I would be interested to know how many integrators, resellers, installers, and others invovled in the supply side of our industry would say that they spend sufficient time analysing client needs, particularly when the client is a small business.
When the client says "Yes" to the recommendations made, does that absolve everyone else?
I can name dozens of small businesses who felt that the system they purchased was inadequate or inferior to the one they "thought" they were buying. Be it the image quality, the features, or even how hard it is to operate. They AGREED to it didn't they?
For the purposes of this disussion I'll leave out the issue of shonky rip-off merchants who quote one type of camera but install another - and so on. But what if the design and / or the equipment is not up to the job? Many small businesses have this work financed over a few years or more. It's not easy to simply change the cameras over or get them repositioned.
With security footage playing an ever increasing role as evidence, particularly in things like Bar fights and other alcohol related offences, the authorities expectations with regard to the quality of footage is getting higher each day. Let's face it, the better the quality of image, the higher the chance of a conviction.
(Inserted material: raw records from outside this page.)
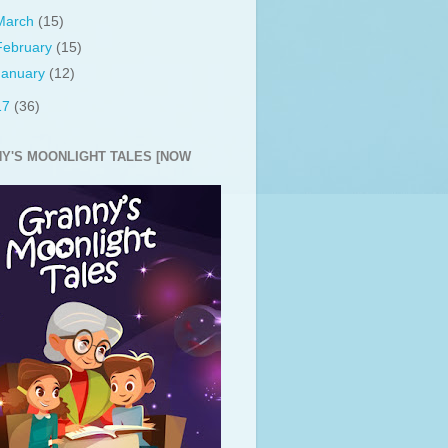
March
(15)
February
(15)
January
(12)
17
(36)
Y'S MOONLIGHT TALES [NOW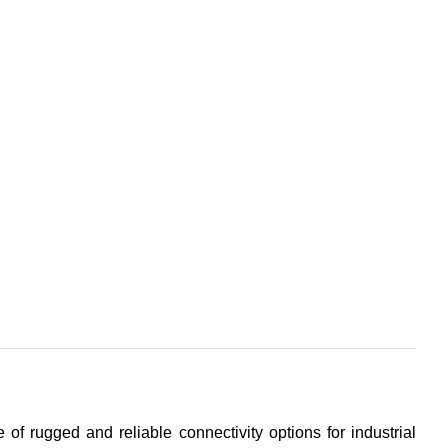
 of rugged and reliable connectivity options for industrial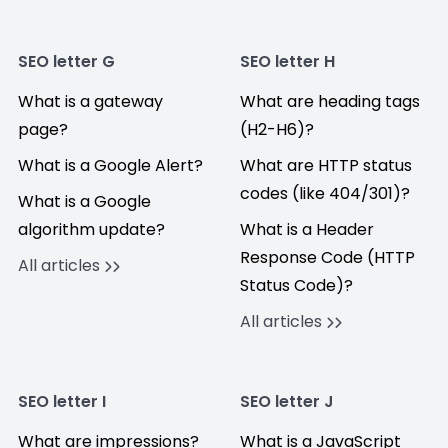
SEO letter G
SEO letter H
What is a gateway
What are heading tags
page?
(H2-H6)?
What is a Google Alert?
What are HTTP status
codes (like 404/301)?
What is a Google
algorithm update?
What is a Header
Response Code (HTTP
All articles
Status Code)?
All articles
SEO letter I
SEO letter J
What are impressions?
What is a JavaScript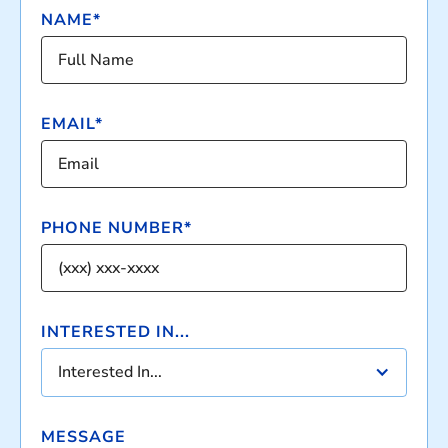
NAME*
EMAIL*
PHONE NUMBER*
INTERESTED IN...
Interested In...
MESSAGE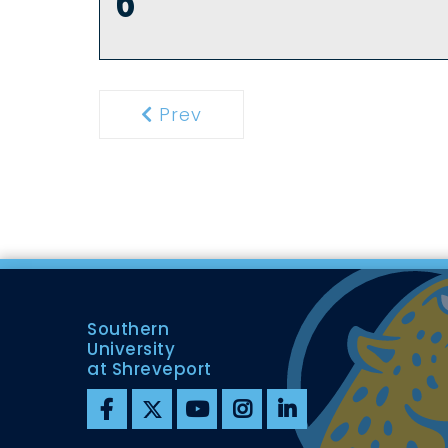
6
Prev
Previous
Southern
University
at Shreveport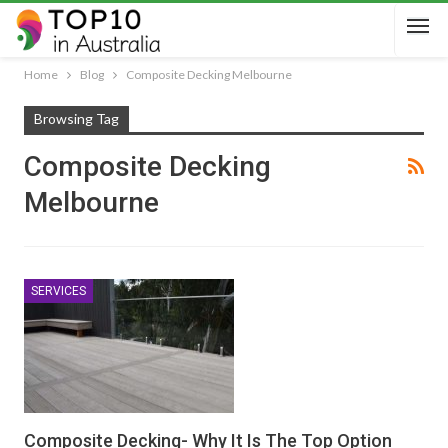
Home
Blog
Composite Decking Melbourne
Browsing Tag
Composite Decking
Melbourne
SERVICES
Composite Decking- Why It Is The Top Option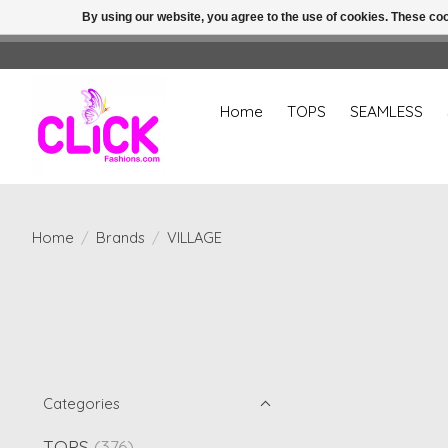
By using our website, you agree to the use of cookies. These c
Home
TOPS
SEAMLESS
Home
/
Brands
/
VILLAGE
Categories
TOPS
(376)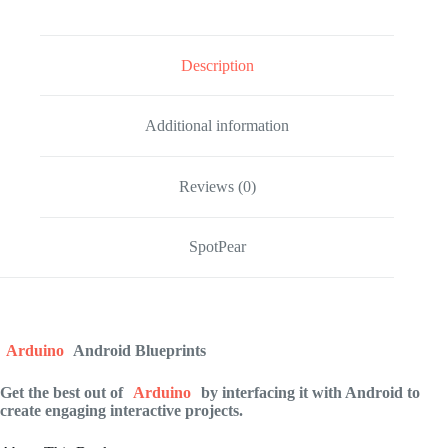
Description
Additional information
Reviews (0)
SpotPear
Arduino
Android Blueprints
Get the best out of
Arduino
by interfacing it with Android to
create engaging interactive projects.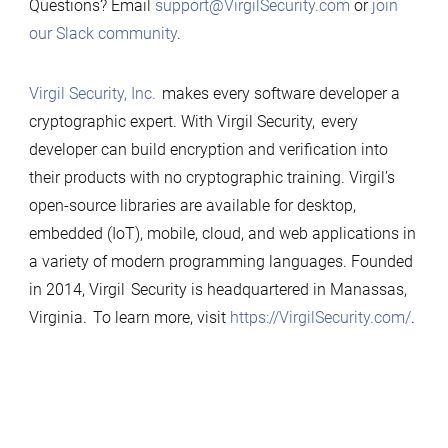
Questions? Email
support@VirgilSecurity.com
or
join
our Slack community
.
Virgil Security, Inc.
makes every software developer a
cryptographic expert. With Virgil Security, every
developer can build encryption and verification into
their products with no cryptographic training. Virgil’s
open-source libraries are available for desktop,
embedded (IoT), mobile, cloud, and web applications in
a variety of modern programming languages. Founded
in 2014, Virgil Security is headquartered in Manassas,
Virginia. To learn more, visit
https://VirgilSecurity.com/
.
However, it is the clients who face the brunt of the law if the system didn't quite capture the bad guy stabbing the good guy, just as the glare from car headlights distorted the image. With the continual bombardment the idustry recieves from manufacturers about new products and new inventions, it would be impossible for everyone to keep up with all of that AND spend endless hours working out the ideal camera for every square foot of a premises.
However, does this mean an obligitory closer relationship with small business owners is inevitable as we extract more information from them, or should our lawyers be placed on speedial as the focus of blame begins to shfit?